Dia adalah Bapak Ande ( nama samaran ) , seorang petani yang memiliki kebun dengan luas sekitar seperempat hektar menurut pengakuannya , kebunnya ditanami beberapa jenis tanaman seperti pohon kopi, pohon avokad, pohon mangga juga pohon enau serta pohon pelindung yaitu dadap juga enau yang setengah tua, rimbun di kebunnya yang konturnya miring sekitar 45 derajad, tampak juga bebrapa jenis tanaman ubi ketela pohon (singkong /casava) varietas lokal, mereka dan masyarakat lokal lainnya biasa menyebutnya Ubi Bogor. Ubi tersebut isinya putih, dan kalau direbus selama 15 menit rasanya sangat enak, lebih enak dari varietas lainnya yang berwarna kuning. Selain ubi, juga terdapat keladi di sekitar kebun yang mereka miliki.

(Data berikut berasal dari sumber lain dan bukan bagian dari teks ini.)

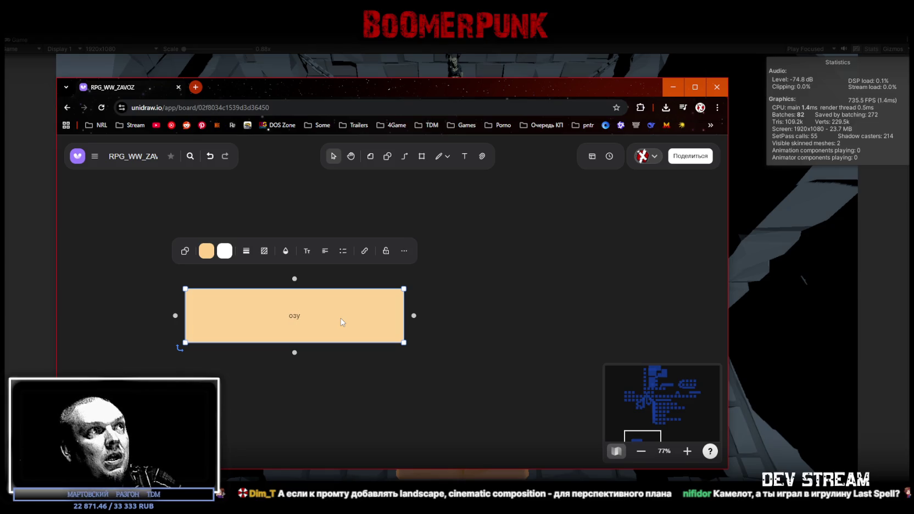
pyautogui.press('BackSpace')
pyautogui.press('BackSpace')
pyautogui.press('BackSpace')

Ubi atau singkong menjadi makanan sarapan pagi sebelum ke kebun di pagi hari dan sebagai makan selingan di sore hari yang biasanya disuguhkan dengan segelas kopi pahit dengan sedikit gula.. itulah keseharian pak Ande ..
“Sejak batuk saya lebih sering dalam beberapa tahun terakhir, saya tidak kuat lagi bekerja”, ujarnya lirih
Biasanya saya pergi ke kebun di pagi hari, sekarang tidak bisa lagi, badan terasa lemah, napas agak sesak, dan jalan ke kebun sangat susah, maklum kebun kami jaraknya sekitar 4 km dari rumah ini, dan menyusuri pepohonan kadang mendaki, juga kadang menurun.
“Biasanya saya ke kebun butuh waktu 45 menit, sekarang harus butuh waktu 2 sampai tiga jam lamanya baru sampai di kebun”, ungkap Pak Ande
Karena saya harus sering istirahat di jalan jika saya ingin sekali ke kebun… sekarang istri saya yang lebih sering ke kebun, dan kadang mencari tambahan upahan uang di orang dengan membersihkan kebun milik orang atau tetangga, demikian pengakuan Pak Ande saat di temui di rumahnya beberapa waktu lalu.
Tidak banyak yang tahu, kalau hari ini tepat tanggal 24 Maret dunia memperingatinya sebagai hari Tuberkulosis sedunia. Setelah 137 tahun lalu, tepatnya 24 Maret 1882 seorang ilmuwan bernama Dr Robert Koch mengumumkan bahwa ia telah menemukan penyebab penyakit TBC.
Saat itu, wabah TBC menyebar di Eropa dan Amerika, menyebabkan kematian 1 dari 7 orang. Kini TBC menyebar ke Indonesia, dan juga di NTT, seperti yang diderita oleh pak Ande di kampungnya.
Data Kementerian Kesehatan RI, menunjukkan jumlah orang yang menderita TBC di Indonesia tahun 2018 sebanyak 842.000 penderita (Incidence Rate, 319 per 100.000 populasi.